Tuesday, January 27, 2009

My New Career Plan


















This is how I feel.

It didn't take four years of college psychology to learn that optimism is one of the leading predictors of success in life. But this is the best I've got. With this horrible economy and my limited teaching experience (none), now is the time to tackle this tornado known as starting a career. Fortunately, CNN said that the education is one of the few fields actually doing well throughout this hell that we call the US economy. That at least gives me a flicker of hope. This guy, on the other hand, probably doesn't have ANY hope in tackling that actual tornado. I'm one up on you, sucker.
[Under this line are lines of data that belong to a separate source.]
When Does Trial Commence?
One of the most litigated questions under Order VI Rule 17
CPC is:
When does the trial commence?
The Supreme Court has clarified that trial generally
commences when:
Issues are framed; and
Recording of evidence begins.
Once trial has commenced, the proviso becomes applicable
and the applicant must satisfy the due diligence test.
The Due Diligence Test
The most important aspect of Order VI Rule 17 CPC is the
Needless to say, looking at this guy's inevitable destruction makes me feel a little better. It's too bad that with the 70,000 jobs that were lost just today, more than one person is likely to be inspired to stand toe-to-toe with a tornado. In fact, that's my new career plan if my teaching career falls apart...

Tornado-fighter.

It's late.

Monday, January 5, 2009

The Machine Stops






















"Man, the flower of all flesh, the noblest of all creatures visible, man who had once made god in his image, and had mirrored his strength on the constellations, beautiful naked man was dying, strangled in the garments that he had woven." -E.M. Forster (1909).

Quite the species, we humans. Nary can I think of another so eager to destroy itself. And aren't we effective? In fact, we have professions whose sole purpose is to destroy fellow man, though we use our political sanctions so that we might title them with euphemisms. And how effective we are to destroy our own environment. Never at any point in history has it been so simple. Instead of actually committing to a search for extracting renewable energy sources, we instead decide to claim that Armageddon is near when gas prices are high, yet claim that nothing is wrong when gas prices are low. We live in a system of neverending reactiveness, wondering why we've made the same mistakes again and again. We question the things we don't understand only to the extent that our mental voids be explained by belief and not by testable knowledge. Human ignorance has never been bliss, though we'll take it any way we can. Perhaps E.M Forster was right all along.
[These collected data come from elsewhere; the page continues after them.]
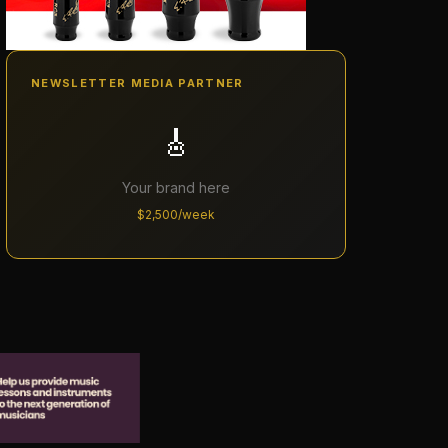
NEWSLETTER MEDIA PARTNER
🎸
Your brand here
$2,500/week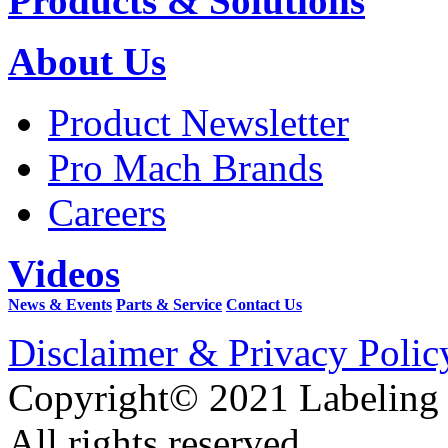
Products & Solutions
About Us
Product Newsletter
Pro Mach Brands
Careers
Videos
News & Events
Parts & Service
Contact Us
Disclaimer & Privacy Polic
Copyright© 2021 Labeling
All rights reserved.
Predicted by Forster's short novel The Machine Stops, humankind continues to destroy itself by ruining the environment such that the human race can only survive by living underground via a system of interconnected tubes and standardized cells that span the world. Humans' every physical and spiritual need is met by the omnipitent machine; from which we live, for which we live. Having all needs superfically met by the machine, humans have lost all desire to work, to dream, and in many instances to think beyond what they are told by the machine. As long as people's needs are met, they remain content. It isn't until the machine starts to fall apart that people realize what their lives should have been about.
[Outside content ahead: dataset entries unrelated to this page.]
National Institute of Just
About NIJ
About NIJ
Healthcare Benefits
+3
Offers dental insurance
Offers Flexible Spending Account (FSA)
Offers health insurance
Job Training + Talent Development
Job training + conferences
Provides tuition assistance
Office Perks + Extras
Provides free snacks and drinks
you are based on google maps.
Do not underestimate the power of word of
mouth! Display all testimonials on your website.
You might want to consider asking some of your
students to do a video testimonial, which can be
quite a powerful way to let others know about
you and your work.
If this plot sounds familiar, it's probably because it is the basis for the original story plan to the movie Wall-E. Once again, humankind has managed to destroy life on Earth and continues to fulfill their hedonistic lifestyle via the comfort of space. The humans in Wall-E have similarly transformed themselves into part of the machine in which they live. The remants of everything we associtate with the joys of human life aren't actually expressed by humans, but rather by a little machine named Wall-E and his AI friend Eve. Though the machines cannot actually feel the love they yearn for, their efforts to express such emotions essentially make them more human than human. As Wall-E and Eve dance through space, their trail embracing the beauty of a double helix, the machines have come to embrace the love that humans have abandoned.

Indeed, the supposed supremacy of humankind is vanishing. Man remains crippled by his own design while his creations yearn for the real emotions that their master has wasted. When our time has come and the remaining essence of our civilization finally crumbles, perhaps we too will yearn for such a love, as we stare up the genetic magnificence of all we should have been.